Liberation From Mechanical Ventilation in Critically Ill Adults: An Official American College of Chest Physicians/American Thoracic Society Clinical Practice Guideline: Inspiratory Pressure Augmentation During Spontaneous Breathing Trials, Protocols Minimizing Sedation, and Noninvasive Ventilation Immediately After Extubation.

Background An update of evidence‐based guidelines concerning liberation from mechanical ventilation is needed as new evidence has become available. The American College of Chest Physicians (CHEST) and the American Thoracic Society (ATS) have collaborated to provide recommendations to clinicians concerning liberation from the ventilator.
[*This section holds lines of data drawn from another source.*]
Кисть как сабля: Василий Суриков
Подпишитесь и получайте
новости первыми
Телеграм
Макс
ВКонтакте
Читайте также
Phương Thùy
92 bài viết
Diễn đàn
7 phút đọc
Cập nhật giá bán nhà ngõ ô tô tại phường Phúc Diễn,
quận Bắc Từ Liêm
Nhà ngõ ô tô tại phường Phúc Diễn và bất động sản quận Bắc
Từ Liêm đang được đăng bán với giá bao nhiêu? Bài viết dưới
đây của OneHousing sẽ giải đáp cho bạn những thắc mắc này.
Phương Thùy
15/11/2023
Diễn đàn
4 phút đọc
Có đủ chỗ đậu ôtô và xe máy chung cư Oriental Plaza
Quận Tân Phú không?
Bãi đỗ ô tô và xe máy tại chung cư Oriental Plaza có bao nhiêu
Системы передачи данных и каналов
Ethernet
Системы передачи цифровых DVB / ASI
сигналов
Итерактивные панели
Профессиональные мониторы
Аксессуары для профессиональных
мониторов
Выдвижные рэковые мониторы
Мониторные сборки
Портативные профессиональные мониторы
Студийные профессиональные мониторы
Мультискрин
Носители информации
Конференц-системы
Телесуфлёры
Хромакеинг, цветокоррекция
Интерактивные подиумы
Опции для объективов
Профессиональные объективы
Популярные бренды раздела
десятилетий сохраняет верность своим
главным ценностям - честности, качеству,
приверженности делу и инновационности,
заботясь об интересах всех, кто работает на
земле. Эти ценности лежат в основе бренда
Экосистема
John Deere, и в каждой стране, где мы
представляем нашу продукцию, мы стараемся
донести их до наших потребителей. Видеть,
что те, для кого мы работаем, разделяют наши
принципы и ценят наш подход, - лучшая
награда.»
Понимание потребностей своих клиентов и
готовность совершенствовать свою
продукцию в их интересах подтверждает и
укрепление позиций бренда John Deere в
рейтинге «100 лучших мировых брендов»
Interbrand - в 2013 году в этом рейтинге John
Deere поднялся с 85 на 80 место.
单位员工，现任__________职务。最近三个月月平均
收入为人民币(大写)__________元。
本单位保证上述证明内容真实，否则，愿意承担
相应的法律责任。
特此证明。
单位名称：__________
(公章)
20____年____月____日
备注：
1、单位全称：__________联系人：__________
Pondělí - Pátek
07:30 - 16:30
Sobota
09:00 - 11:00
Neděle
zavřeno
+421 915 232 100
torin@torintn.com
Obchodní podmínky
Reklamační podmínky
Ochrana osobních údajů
Methods Comprehensive evidence syntheses, including meta‐analyses, were performed to summarize all available evidence relevant to the guideline panel’s questions. The evidence was appraised using the Grading of Recommendations, Assessment, Development, and Evaluation (GRADE) approach, and the results were summarized in evidence profiles. The evidence syntheses were discussed and recommendations developed and approved by a multidisciplinary committee of experts in mechanical ventilation. Results Recommendations for three population, intervention, comparator, outcome (PICO) questions concerning ventilator liberation are presented in this document. The guideline panel considered the balance of desirable (benefits) and undesirable (burdens, adverse effects, costs) consequences, quality of evidence, feasibility, and acceptability of various interventions with respect to the selected questions. Conditional (weak) recommendations were made to use inspiratory pressure augmentation in the initial spontaneous breathing trial (SBT) and to use protocols to minimize sedation for patients ventilated for more than 24 h. A strong recommendation was made to use preventive noninvasive ventilation (NIV) for high‐risk patients ventilated for more than 24 h immediately after extubation to improve selected outcomes. The recommendations were limited by the quality of the available evidence. Conclusions The guideline panel provided recommendations for inspiratory pressure augmentation during an initial SBT, protocols minimizing sedation, and preventative NIV, in relation to ventilator liberation.